▶ **Liste des consignes**:
A - Réécrivez le texte sur les dents des dinosaures entre « Ces valeurs de » et « et omnivores actuels. », inclus, en remplaçant « espace biomécanique » par « espace fonctionnel ».
B - D'après le texte sur les dents des dinosaures, quels dinosaures ont le stress dentaire le plus faible ? Donnez-les tous.

▶ **Extrait du texte**:
»»

L’application des contraintes de von Mises permet de connaître la résistance de la dent lors d’une morsure, ainsi que son comportement biomécanique. La valeur de ces contraintes est la plus forte chez les carnivores et la plus faible chez les durophages, les insectivores et les omnivores. Les herbivores ont quant à eux des valeurs de contraintes intermédiaires. Les dinosaures aux valeurs de stress les plus élevées sont Herrerasaurus, Manidens, Eodromaeus, Buriolestes et Eoraptor. Thecodontosaurus présente quant à lui une valeur de stress dentaire intermédiaire. Ceux pour lesquels le stress est le plus faible sont Lesothosaurus, Saturnalia, Plateosaurus, Massospondylus et Ngwevu.

Diagrammes montrant la position des valeurs de stress dentaire des dinosaures étudiés par Ballell et ses collègues par rapport au stress dentaire des sauropsides actuels

Ces valeurs de stress obtenues par Ballell et ses collègues leur ont permis de construire un espace biomécanique en fonction des contraintes dentaires. Cet espace a permis de retrouver Herrerasaurus, Manidens, Eodromaeus, Buriolestes, Eoraptor et Thecodontosaurus dans la gamme de stress des sauropsides carnivores actuels. Lesothosaurus, Saturnalia, Plateosaurus, Massospondylus et Ngwevu ont été retrouvés dans la gamme de stress des sauropsides herbivores, insectivores et omnivores actuels.

««

▶ **Données fournies**:

»»

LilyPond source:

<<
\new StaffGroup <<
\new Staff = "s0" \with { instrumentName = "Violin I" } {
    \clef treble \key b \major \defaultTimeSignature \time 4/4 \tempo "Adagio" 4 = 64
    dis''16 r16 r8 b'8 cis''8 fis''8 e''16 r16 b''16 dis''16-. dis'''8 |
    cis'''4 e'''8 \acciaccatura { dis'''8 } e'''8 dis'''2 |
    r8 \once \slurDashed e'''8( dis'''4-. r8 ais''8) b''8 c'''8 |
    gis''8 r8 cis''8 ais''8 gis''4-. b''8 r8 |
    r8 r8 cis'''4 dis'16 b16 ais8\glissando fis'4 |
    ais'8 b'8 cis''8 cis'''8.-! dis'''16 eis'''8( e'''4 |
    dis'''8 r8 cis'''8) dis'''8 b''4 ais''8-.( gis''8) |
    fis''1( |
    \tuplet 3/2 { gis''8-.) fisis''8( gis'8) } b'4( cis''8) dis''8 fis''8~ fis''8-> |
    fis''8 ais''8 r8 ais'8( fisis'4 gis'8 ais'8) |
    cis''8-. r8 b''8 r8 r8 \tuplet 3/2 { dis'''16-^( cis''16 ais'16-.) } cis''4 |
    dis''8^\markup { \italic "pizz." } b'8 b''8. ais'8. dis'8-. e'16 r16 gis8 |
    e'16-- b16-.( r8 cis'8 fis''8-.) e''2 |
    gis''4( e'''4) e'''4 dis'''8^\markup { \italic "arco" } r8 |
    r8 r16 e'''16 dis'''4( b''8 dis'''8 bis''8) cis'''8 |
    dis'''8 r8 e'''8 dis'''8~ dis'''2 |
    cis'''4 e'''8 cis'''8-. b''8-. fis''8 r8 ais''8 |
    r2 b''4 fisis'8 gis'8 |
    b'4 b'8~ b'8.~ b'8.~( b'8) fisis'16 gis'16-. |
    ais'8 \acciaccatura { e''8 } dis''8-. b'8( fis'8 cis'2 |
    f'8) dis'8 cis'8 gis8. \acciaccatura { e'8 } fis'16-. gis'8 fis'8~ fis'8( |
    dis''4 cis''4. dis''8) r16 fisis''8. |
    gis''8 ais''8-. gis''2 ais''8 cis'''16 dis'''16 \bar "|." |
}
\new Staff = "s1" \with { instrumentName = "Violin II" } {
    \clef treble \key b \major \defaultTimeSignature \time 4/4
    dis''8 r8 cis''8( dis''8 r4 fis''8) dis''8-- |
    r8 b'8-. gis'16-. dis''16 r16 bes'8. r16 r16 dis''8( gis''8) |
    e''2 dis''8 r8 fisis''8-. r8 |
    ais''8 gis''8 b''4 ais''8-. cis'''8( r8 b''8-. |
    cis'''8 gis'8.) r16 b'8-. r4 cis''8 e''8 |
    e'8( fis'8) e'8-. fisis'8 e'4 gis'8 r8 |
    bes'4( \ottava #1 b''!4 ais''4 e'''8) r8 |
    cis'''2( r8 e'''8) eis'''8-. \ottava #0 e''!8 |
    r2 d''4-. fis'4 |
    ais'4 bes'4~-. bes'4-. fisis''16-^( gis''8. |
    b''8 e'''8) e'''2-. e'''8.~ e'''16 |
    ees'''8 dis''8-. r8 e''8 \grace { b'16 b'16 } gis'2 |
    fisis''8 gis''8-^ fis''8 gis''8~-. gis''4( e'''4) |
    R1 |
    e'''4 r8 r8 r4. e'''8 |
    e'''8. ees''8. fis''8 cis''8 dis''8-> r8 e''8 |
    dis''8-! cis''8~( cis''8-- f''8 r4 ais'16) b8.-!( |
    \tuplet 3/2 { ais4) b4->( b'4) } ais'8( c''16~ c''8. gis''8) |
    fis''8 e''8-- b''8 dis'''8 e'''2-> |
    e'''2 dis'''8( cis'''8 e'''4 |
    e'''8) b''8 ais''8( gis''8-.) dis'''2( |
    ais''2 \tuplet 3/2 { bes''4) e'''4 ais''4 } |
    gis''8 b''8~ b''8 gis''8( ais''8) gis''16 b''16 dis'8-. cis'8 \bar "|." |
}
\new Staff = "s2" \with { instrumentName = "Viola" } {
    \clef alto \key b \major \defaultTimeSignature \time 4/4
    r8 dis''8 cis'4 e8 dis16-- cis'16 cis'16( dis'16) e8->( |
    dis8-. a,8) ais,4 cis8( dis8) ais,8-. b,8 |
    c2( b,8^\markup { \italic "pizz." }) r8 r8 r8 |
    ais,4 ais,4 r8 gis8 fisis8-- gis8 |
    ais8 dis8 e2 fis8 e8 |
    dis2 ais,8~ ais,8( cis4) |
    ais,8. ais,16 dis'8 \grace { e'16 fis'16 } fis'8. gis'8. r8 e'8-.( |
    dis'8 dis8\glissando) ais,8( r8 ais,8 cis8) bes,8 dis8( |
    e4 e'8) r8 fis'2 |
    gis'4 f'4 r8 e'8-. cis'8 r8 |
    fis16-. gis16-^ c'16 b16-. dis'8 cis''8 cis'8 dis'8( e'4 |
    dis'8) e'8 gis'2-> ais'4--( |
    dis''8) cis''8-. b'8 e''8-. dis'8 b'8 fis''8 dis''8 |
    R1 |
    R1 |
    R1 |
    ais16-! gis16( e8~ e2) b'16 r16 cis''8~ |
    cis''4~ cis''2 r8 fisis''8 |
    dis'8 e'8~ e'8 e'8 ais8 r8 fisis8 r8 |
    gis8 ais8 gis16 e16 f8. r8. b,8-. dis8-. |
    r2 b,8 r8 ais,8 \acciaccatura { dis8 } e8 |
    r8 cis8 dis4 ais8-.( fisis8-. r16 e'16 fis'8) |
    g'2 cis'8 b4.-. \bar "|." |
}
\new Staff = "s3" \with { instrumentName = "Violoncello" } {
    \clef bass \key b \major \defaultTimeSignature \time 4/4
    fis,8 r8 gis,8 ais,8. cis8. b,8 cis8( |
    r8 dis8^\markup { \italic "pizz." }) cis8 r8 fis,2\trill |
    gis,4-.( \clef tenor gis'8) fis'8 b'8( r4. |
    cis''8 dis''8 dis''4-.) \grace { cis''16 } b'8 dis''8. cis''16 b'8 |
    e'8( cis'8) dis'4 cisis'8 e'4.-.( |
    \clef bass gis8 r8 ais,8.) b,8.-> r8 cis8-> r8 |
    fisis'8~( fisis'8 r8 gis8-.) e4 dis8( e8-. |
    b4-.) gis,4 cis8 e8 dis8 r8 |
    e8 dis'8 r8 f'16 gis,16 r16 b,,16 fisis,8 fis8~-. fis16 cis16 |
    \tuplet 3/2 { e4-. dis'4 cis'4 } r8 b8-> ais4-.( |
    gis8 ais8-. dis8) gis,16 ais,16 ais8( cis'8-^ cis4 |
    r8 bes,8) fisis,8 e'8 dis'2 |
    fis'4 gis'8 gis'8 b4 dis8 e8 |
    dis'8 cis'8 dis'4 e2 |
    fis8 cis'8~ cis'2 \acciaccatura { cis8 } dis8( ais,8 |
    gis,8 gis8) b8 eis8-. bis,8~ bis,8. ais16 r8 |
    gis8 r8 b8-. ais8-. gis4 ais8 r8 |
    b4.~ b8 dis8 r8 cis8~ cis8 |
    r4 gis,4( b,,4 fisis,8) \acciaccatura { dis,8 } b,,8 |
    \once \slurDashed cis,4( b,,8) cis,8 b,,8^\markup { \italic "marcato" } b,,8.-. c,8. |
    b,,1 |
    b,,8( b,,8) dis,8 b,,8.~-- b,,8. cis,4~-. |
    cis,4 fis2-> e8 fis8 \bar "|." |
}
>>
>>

««

▶ **Corrigé des consignes**:
A -
Ces valeurs de stress obtenues par Ballell et ses collègues leur ont permis de construire un espace fonctionnel en fonction des contraintes dentaires. Cet espace a permis de retrouver Herrerasaurus, Manidens, Eodromaeus, Buriolestes, Eoraptor et Thecodontosaurus dans la gamme de stress des sauropsides carnivores actuels. Lesothosaurus, Saturnalia, Plateosaurus, Massospondylus et Ngwevu ont été retrouvés dans la gamme de stress des sauropsides herbivores, insectivores et omnivores actuels.

B - Lesothosaurus, Saturnalia, Plateosaurus, Massospondylus et Ngwevu.